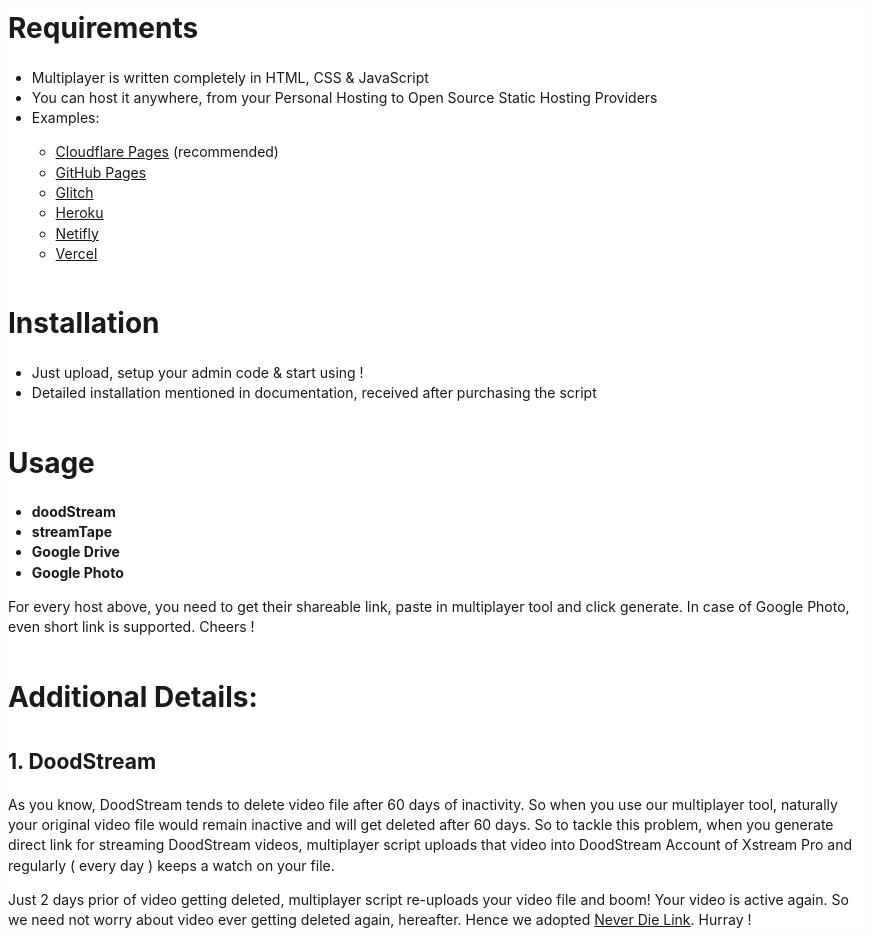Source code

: # Requirements

<ul>
  <li>Multiplayer is written completely in HTML, CSS &amp; JavaScript</li>
  <li>You can host it anywhere, from your Personal Hosting to Open Source Static Hosting Providers</li>
  <li>Examples:</li>
  <ul>
    <li><a href="https://pages.dev/" target="_blank">Cloudflare Pages</a> (recommended)</li>
    <li><a href="https://pages.github.com/" target="_blank">GitHub Pages</a></li>
    <li><a href="https://glitch.com/" target="_blank">Glitch</a></li>
    <li><a href="https://www.heroku.com/" target="_blank">Heroku</a></li>
    <li><a href="https://www.netlify.com/" target="_blank">Netifly</a></li>
    <li><a href="https://vercel.com/" target="_blank">Vercel</a></li>
  </ul>
</ul>

# Installation

<ul>
  <li>Just upload, setup your admin code &amp; start using !</li>
  <li>Detailed installation mentioned in documentation, received after purchasing the script</li>
</ul>

# Usage

<ul>
  <li><b>doodStream</b></li>
  <li><b>streamTape</b></li>
  <li><b>Google Drive</b></li>
  <li><b>Google Photo</b></li>
</ul>

For every host above, you need to get their shareable link, paste in multiplayer tool and click generate. In case of Google Photo, even short link is supported. Cheers !

# <a name="never_die_link">Additional Details:</a>

## 1. DoodStream
As you know, DoodStream tends to delete video file after 60 days of inactivity. So when you use our multiplayer tool, naturally your original video file would remain inactive and will get deleted after 60 days. So to tackle this problem, when you generate direct link for streaming DoodStream videos, multiplayer script uploads that video into DoodStream Account of Xstream Pro and regularly ( every day ) keeps a watch on your file.

Just 2 days prior of video getting deleted, multiplayer script re-uploads your video file and boom! Your video is active again. So we need not worry about video ever getting deleted again, hereafter. Hence we adopted <u>Never Die Link</u>. Hurray !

- - - - -

● **Required action**
The entries should be printed again exactly as written, leaving all pictures out.

● **Solution to this task**
Source code

: # Requirements

<ul>
  <li>Multiplayer is written completely in HTML, CSS &amp; JavaScript</li>
  <li>You can host it anywhere, from your Personal Hosting to Open Source Static Hosting Providers</li>
  <li>Examples:</li>
  <ul>
    <li><a href="https://pages.dev/" target="_blank">Cloudflare Pages</a> (recommended)</li>
    <li><a href="https://pages.github.com/" target="_blank">GitHub Pages</a></li>
    <li><a href="https://glitch.com/" target="_blank">Glitch</a></li>
    <li><a href="https://www.heroku.com/" target="_blank">Heroku</a></li>
    <li><a href="https://www.netlify.com/" target="_blank">Netifly</a></li>
    <li><a href="https://vercel.com/" target="_blank">Vercel</a></li>
  </ul>
</ul>

# Installation

<ul>
  <li>Just upload, setup your admin code &amp; start using !</li>
  <li>Detailed installation mentioned in documentation, received after purchasing the script</li>
</ul>

# Usage

<ul>
  <li><b>doodStream</b></li>
  <li><b>streamTape</b></li>
  <li><b>Google Drive</b></li>
  <li><b>Google Photo</b></li>
</ul>

For every host above, you need to get their shareable link, paste in multiplayer tool and click generate. In case of Google Photo, even short link is supported. Cheers !

# <a name="never_die_link">Additional Details:</a>

## 1. DoodStream
As you know, DoodStream tends to delete video file after 60 days of inactivity. So when you use our multiplayer tool, naturally your original video file would remain inactive and will get deleted after 60 days. So to tackle this problem, when you generate direct link for streaming DoodStream videos, multiplayer script uploads that video into DoodStream Account of Xstream Pro and regularly ( every day ) keeps a watch on your file.

Just 2 days prior of video getting deleted, multiplayer script re-uploads your video file and boom! Your video is active again. So we need not worry about video ever getting deleted again, hereafter. Hence we adopted <u>Never Die Link</u>. Hurray !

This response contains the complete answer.